> READING PASSAGE
-*-*-

# SeaQuest themed tank



## superg05 (May 17, 2011)

i was thinking about trying something like a SeaQuest themed tank but i only have a 45 gallon i probably need a way bigger tank to pull it off probably at least 100gallon

it would be using this


----------



## Tex Gal (Nov 1, 2007)

Yea, maybe! A little big, I'd say!


----------



## superg05 (May 17, 2011)

Tex Gal said:


> Yea, maybe! A little big, I'd say!


you think its a bad idea? or ok?


----------



## Tex Gal (Nov 1, 2007)

Well I don't know how big it is in reference to your tank. I just set up to fun kids tanks and thoroughly enjoyed myself. They may not be for other people but the kids are loving them. That's what counts anyway....  It's your tank and if you want to do it, I say GO FOR IT!


----------



## superg05 (May 17, 2011)

-*-*-

> Recorded data

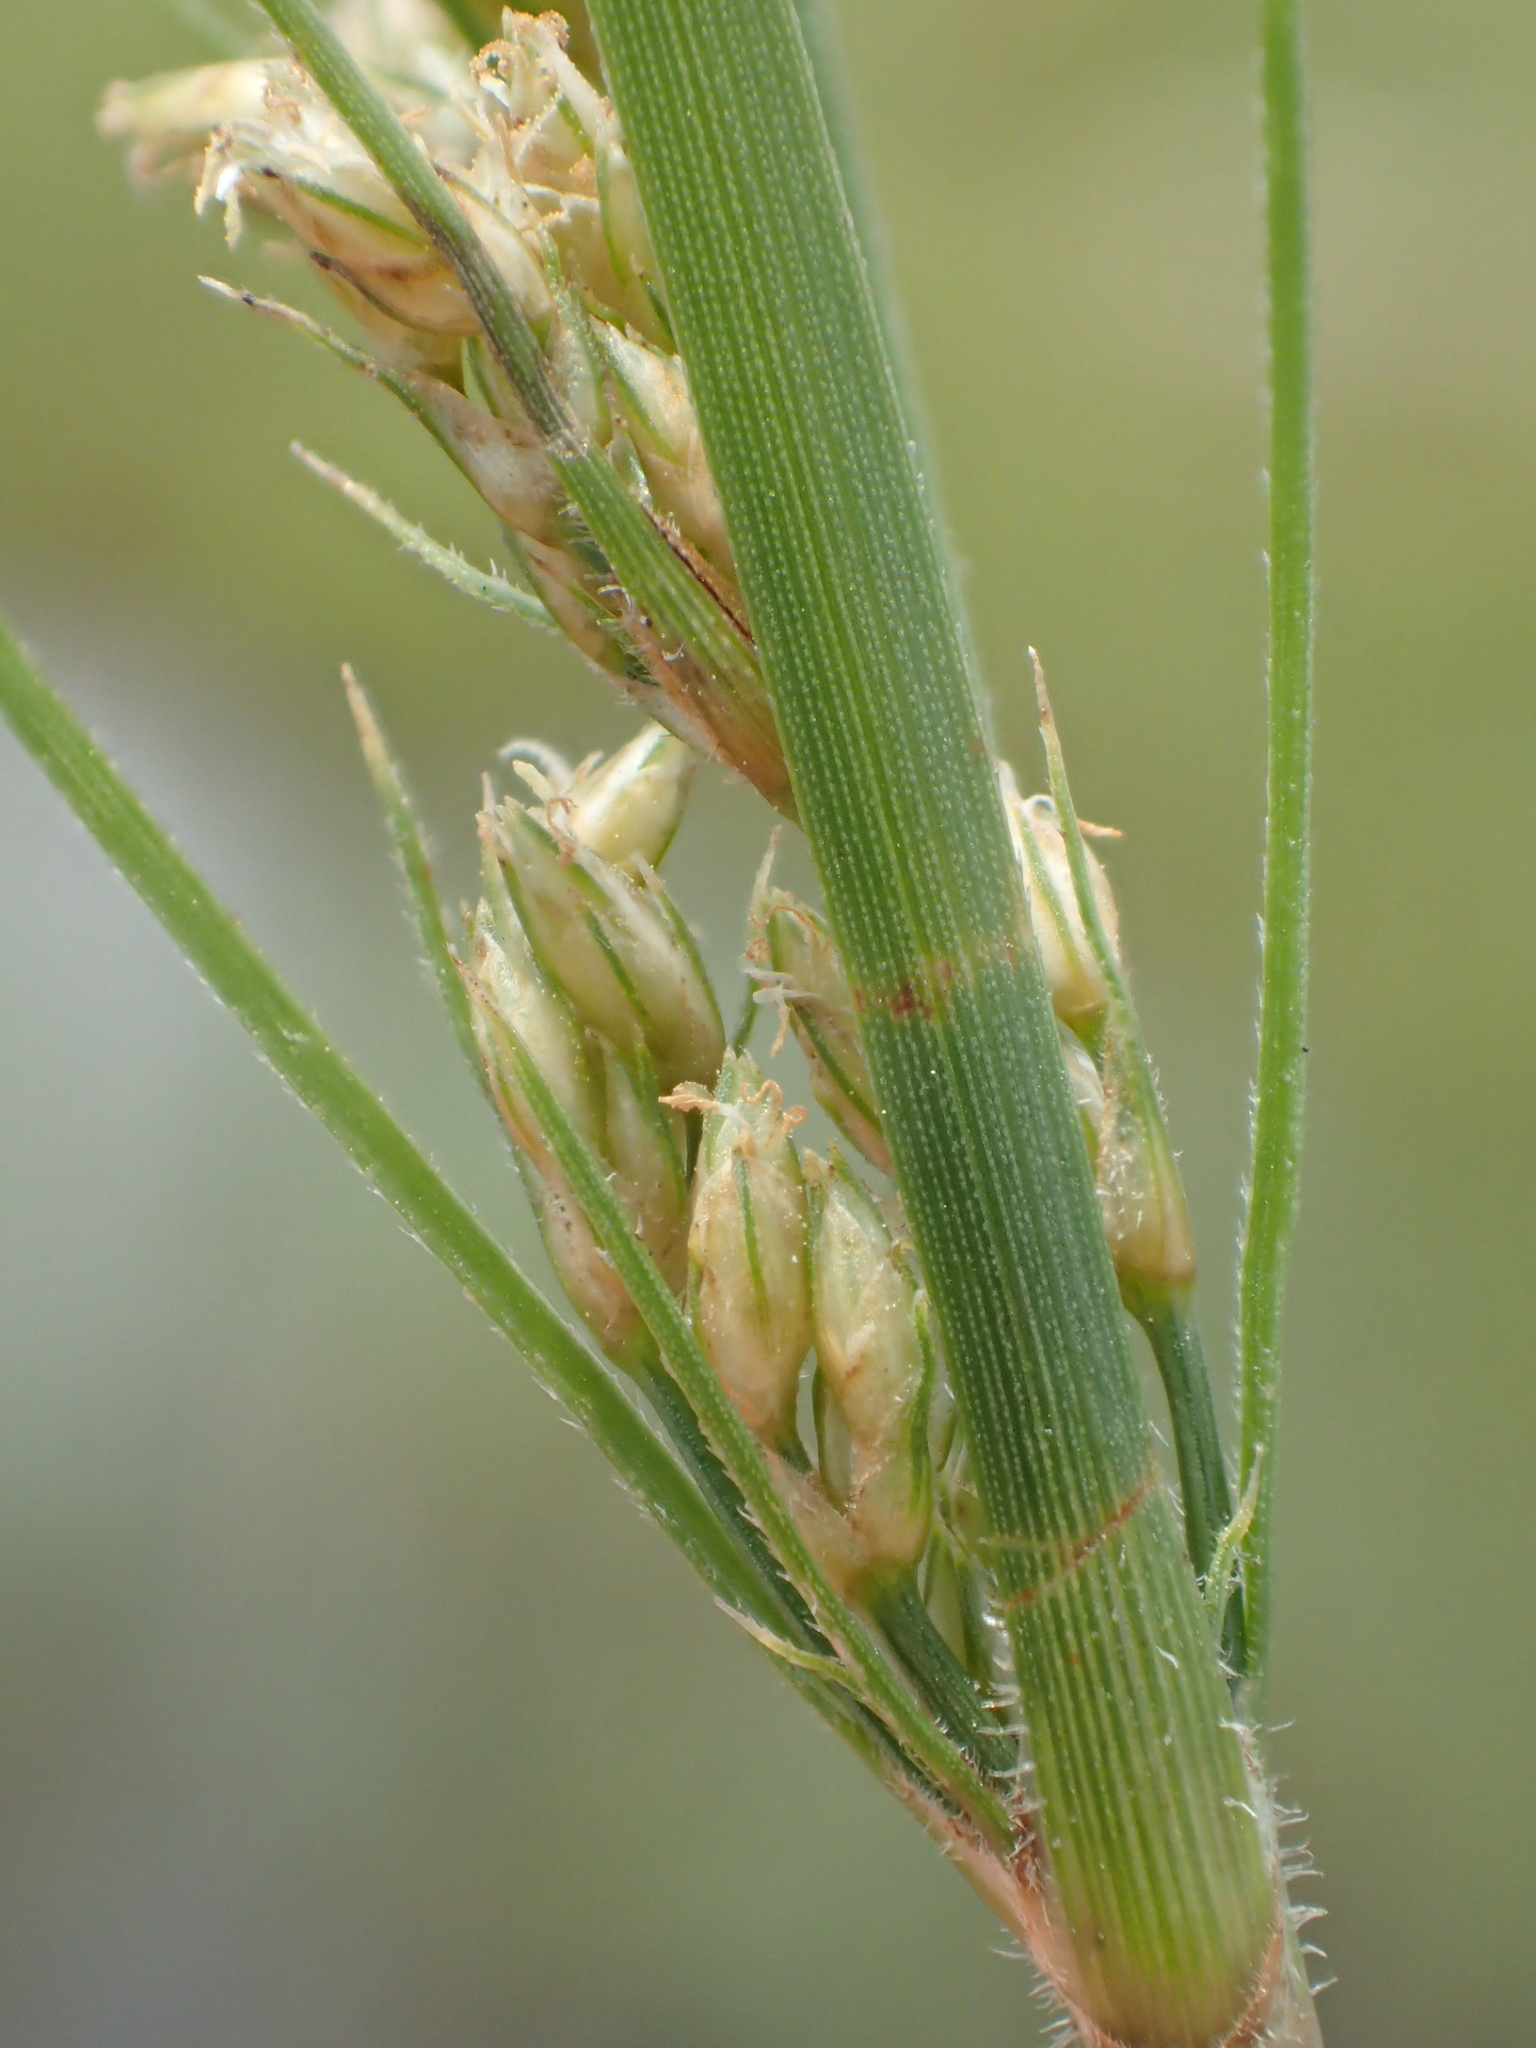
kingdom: Plantae
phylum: Tracheophyta
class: Liliopsida
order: Poales
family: Cyperaceae
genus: Fimbristylis
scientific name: Fimbristylis dichotoma
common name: Forked fimbry
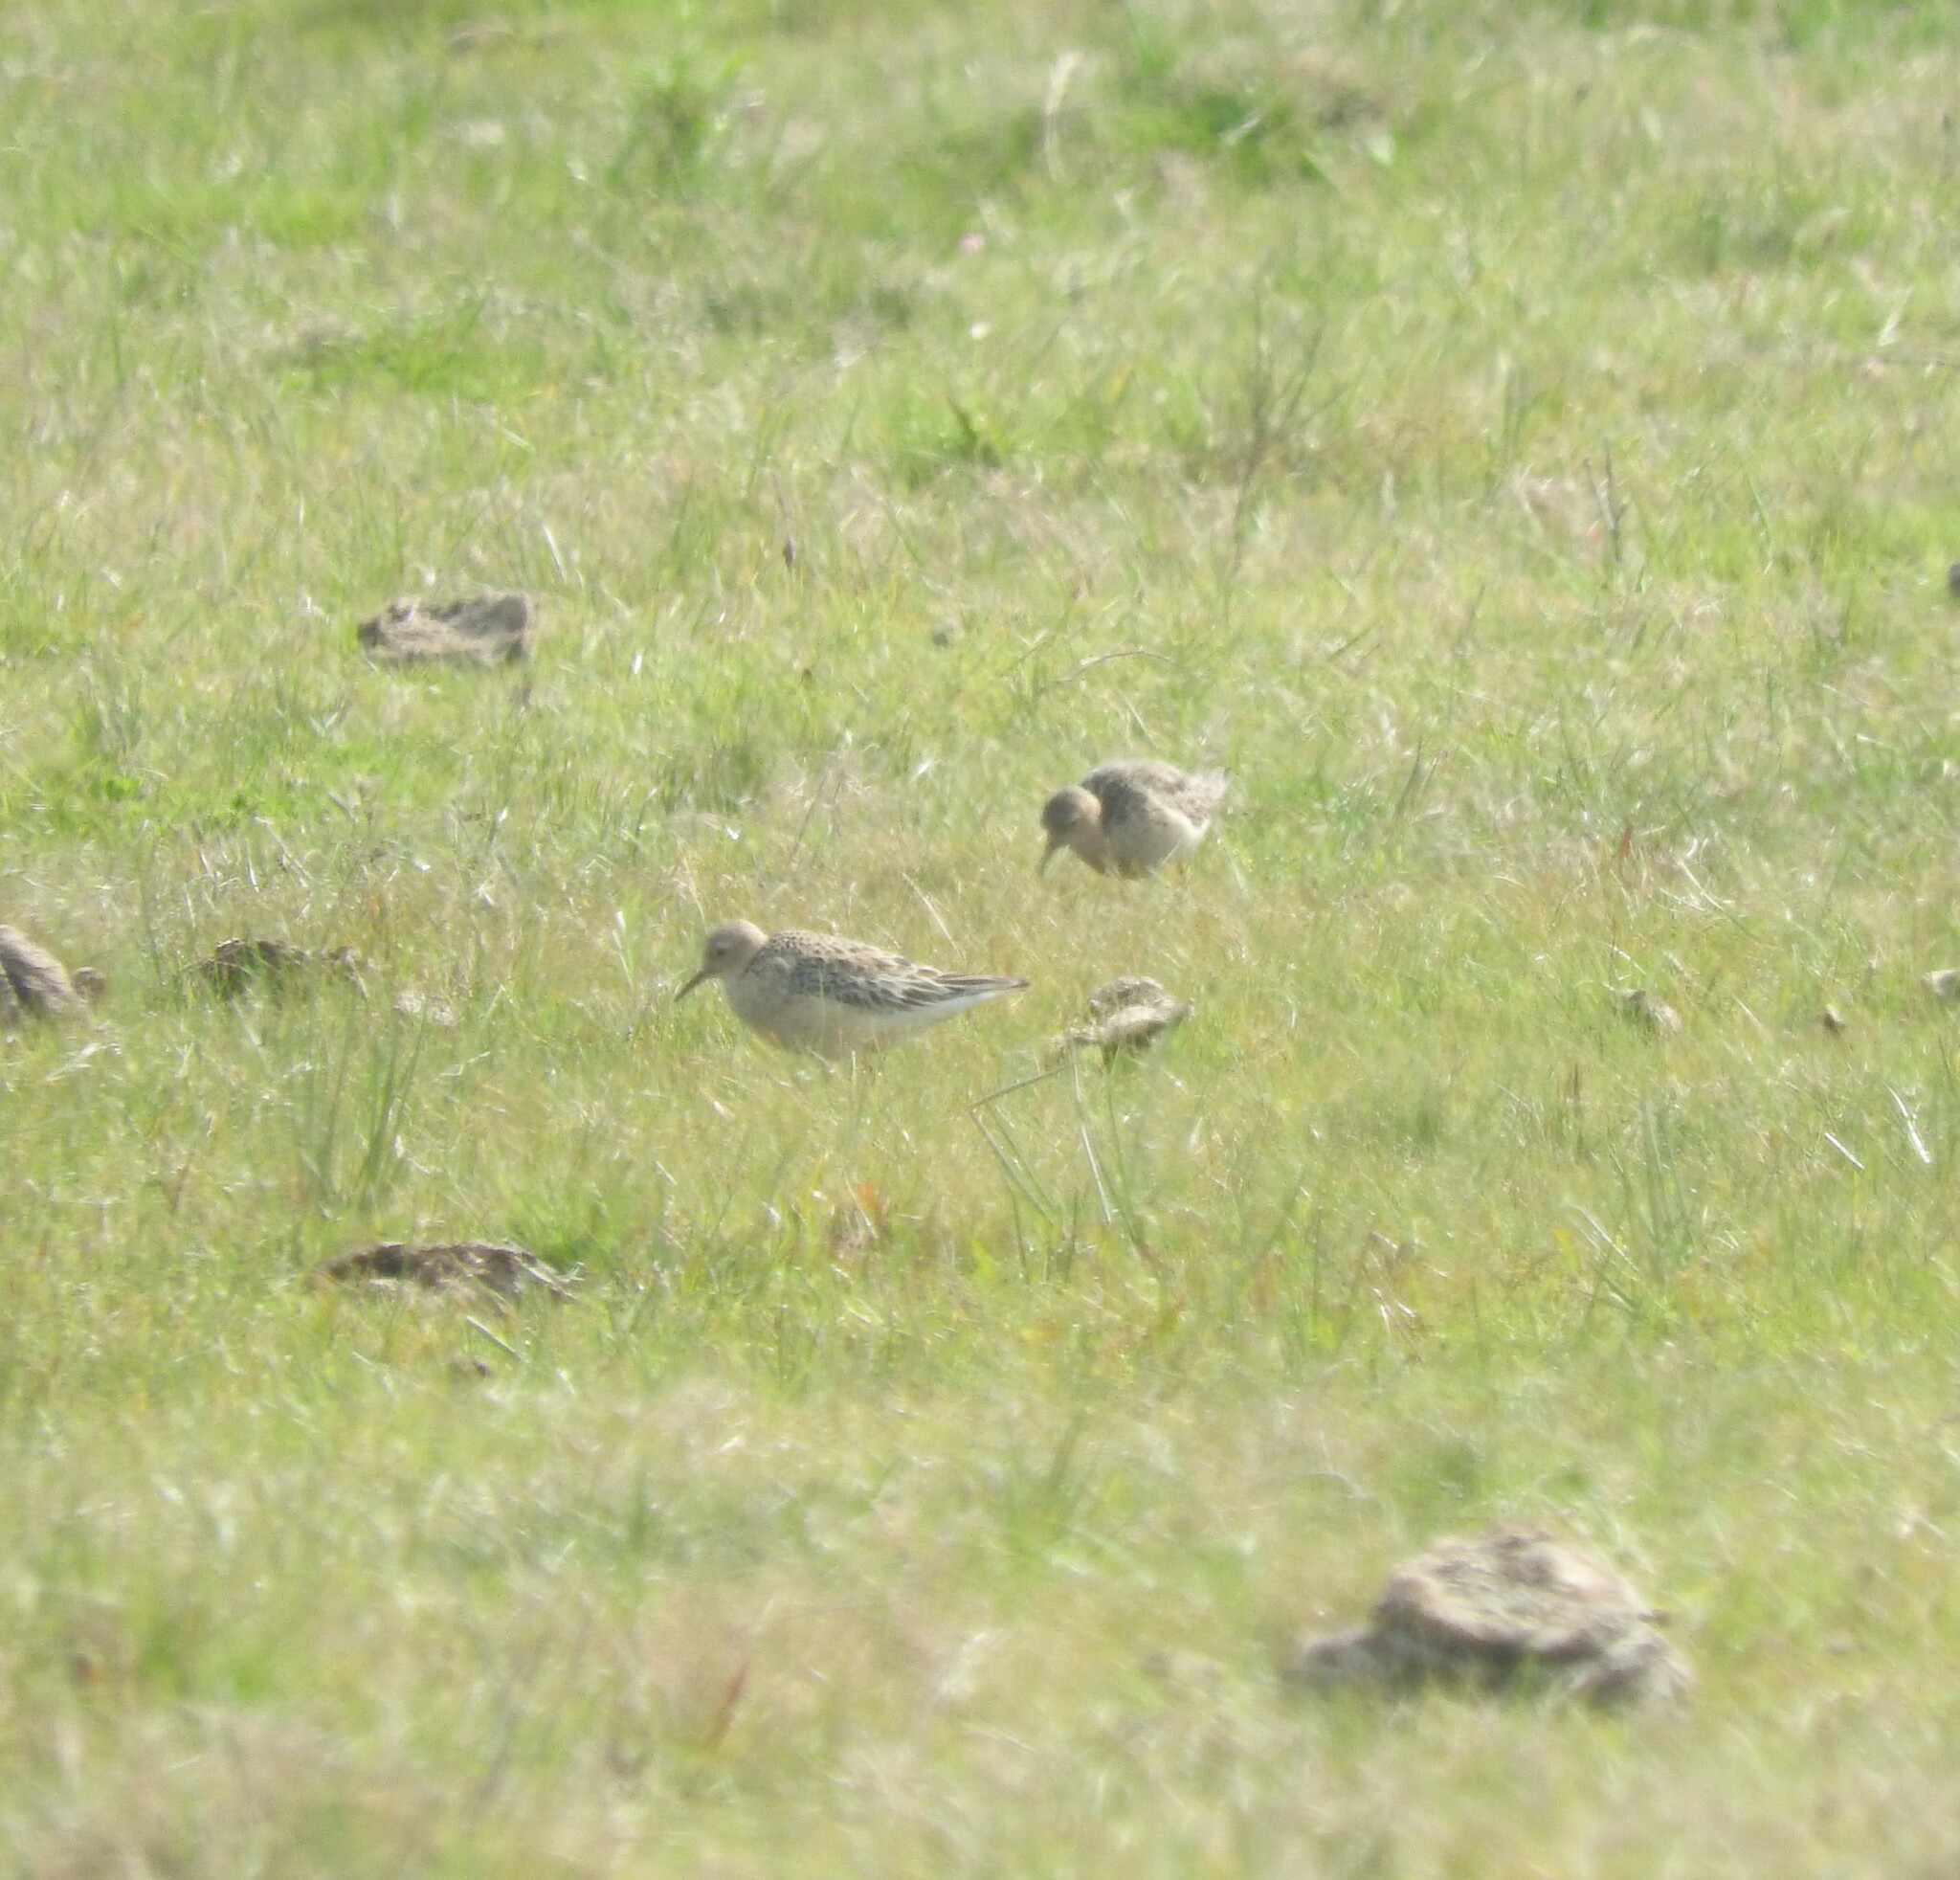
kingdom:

-*-*-

> WRITTEN REQUEST
Carry on the forum thread above about a SeaQuest themed tank from the point where it stops.

> TASK OUTPUT
thanks and here it is in full detail http://www.fantastic-plastic.com/SEAQUEST DSV PAGE.htm


----------



## fishyjoe24 (May 18, 2010)

you would have 8 inches on each side. a 40 gallon tank is 36x18x18 my 40g tall is 36x12x22. I say go for it... she what works and doesn't work....


----------



## digital_gods (Apr 23, 2010)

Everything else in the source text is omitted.